# 課題文
04:52 24-12-2025
米国オートローンの現実:平均支払い、金利、信用スコア別の違い【2025年Q3】
米国のオートローンは車両価格の上昇と歩調を合わせて、じわじわ高くなっている。SPEEDME.RUが分析したExperianのレポートによれば、2025年第3四半期の新車の平均月々支払いは$748に到達。数字のうえでは前四半期から1ドルの小幅減にとどまった一方、前年同期比では12ドル上昇した。新車の平均借入額も$42,332まで拡大しており、パンデミック期に跳ね上がった価格がまだ完全には戻っていない現実を物語る。
興味深いのは、最も高い平均支払いが信用度の低い層ではなく、クレジットスコア601~660の「ニアプライム」層に集中している点だ。彼らの平均は月$793、平均借入額$44,526、返済期間は約75カ月。対照的に、スコア781~850の「スーパー・プライム」は金利4.88%の後押しもあって月$727に抑えた。一方で、スコア300~500の「ディープ・サブプライム」は平均支払いこそ全体平均と同じ$748だが、金利は15.85%と最も高く、平均残高は$35,286にとどまる。価格というより、金利の段差が支払いを押し上げている構図が浮かぶ。

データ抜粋
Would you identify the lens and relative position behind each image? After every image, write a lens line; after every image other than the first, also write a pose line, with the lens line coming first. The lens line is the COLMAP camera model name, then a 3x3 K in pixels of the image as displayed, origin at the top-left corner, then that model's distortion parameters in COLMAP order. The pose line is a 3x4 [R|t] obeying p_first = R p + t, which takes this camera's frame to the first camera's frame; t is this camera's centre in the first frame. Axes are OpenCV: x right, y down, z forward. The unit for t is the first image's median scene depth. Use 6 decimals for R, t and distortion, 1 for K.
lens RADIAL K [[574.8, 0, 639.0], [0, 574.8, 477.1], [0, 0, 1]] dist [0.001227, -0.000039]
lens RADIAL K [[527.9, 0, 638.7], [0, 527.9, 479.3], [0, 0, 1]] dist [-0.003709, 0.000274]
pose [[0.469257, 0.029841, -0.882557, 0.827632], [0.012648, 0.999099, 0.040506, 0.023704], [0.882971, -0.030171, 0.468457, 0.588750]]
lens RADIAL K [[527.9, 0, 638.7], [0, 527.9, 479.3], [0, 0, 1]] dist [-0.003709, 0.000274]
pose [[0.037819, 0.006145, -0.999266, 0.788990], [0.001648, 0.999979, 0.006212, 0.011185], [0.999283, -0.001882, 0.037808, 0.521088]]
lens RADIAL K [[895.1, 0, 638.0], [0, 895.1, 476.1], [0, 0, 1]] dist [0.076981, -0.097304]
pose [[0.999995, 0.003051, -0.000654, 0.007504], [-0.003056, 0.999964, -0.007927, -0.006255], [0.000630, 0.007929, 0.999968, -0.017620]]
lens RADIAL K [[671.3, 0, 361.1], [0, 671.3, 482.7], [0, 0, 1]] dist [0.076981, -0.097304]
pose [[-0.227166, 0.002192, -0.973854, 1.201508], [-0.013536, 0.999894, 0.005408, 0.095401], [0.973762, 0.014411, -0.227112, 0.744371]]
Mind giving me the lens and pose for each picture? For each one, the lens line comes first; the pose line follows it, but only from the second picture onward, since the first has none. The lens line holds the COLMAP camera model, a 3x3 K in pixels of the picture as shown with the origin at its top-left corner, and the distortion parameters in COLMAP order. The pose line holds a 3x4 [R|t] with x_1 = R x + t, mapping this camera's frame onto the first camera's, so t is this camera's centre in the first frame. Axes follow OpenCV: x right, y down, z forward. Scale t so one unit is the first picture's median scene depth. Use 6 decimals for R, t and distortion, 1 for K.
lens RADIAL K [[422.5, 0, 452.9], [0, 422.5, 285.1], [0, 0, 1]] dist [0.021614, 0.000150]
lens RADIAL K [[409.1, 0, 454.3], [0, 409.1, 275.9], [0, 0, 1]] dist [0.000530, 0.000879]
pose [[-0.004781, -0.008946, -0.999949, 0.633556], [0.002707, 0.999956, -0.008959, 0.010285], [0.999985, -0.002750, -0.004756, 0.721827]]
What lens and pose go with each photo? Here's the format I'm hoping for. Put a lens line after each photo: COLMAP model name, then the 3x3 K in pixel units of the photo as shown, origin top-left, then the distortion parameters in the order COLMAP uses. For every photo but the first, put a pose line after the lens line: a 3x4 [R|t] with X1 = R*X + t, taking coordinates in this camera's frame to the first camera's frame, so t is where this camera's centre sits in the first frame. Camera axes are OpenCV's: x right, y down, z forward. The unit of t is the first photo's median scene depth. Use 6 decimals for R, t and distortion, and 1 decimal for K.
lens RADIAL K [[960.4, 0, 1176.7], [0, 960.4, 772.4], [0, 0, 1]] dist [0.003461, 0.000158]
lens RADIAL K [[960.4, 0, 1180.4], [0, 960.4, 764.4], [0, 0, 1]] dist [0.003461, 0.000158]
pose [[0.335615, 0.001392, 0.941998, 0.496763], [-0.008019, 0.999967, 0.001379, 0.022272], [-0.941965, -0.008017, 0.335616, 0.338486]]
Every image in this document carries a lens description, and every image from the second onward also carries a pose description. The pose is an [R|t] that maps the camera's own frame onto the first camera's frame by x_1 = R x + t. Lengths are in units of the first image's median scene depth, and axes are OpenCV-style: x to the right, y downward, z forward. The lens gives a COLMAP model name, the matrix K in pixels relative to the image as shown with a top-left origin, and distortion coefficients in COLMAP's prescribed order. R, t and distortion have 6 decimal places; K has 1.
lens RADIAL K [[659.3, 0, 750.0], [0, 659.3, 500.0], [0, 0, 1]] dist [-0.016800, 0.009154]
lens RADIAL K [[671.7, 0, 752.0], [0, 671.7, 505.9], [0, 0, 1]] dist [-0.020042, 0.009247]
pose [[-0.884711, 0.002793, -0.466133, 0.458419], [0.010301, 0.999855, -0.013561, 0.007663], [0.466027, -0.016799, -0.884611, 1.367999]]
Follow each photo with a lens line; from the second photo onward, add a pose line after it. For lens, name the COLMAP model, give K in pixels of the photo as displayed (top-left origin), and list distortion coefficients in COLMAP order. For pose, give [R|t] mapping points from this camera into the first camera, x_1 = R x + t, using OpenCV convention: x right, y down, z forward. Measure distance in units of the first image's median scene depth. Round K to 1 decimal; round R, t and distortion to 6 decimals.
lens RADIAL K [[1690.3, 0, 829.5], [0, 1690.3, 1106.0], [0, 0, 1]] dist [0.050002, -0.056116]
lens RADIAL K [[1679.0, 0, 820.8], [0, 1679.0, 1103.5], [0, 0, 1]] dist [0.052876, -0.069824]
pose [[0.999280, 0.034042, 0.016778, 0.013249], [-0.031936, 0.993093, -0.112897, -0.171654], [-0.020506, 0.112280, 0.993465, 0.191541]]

# 課題のねらい
次の(a)〜(c)が課題文の内容と合っているか、それぞれ「はい」か「いいえ」で答え、決め手となる課題文の言葉をそのまま引用してください。(a) 2025年第3四半期の新車の平均月々支払いは、前年同期より高くなった。(b) 平均支払いが最も高いのは、スコア300~500の層だ。(c) スコア781~850の層の金利は4.88%だ。 このデータは使わなくても解けます。

# 課題への答え
(a) はい。「前年同期比では12ドル上昇した」
(b) いいえ。「最も高い平均支払いが信用度の低い層ではなく、クレジットスコア601~660の「ニアプライム」層に集中している」
(c) はい。「スコア781~850の「スーパー・プライム」は金利4.88%の後押しもあって月$727に抑えた」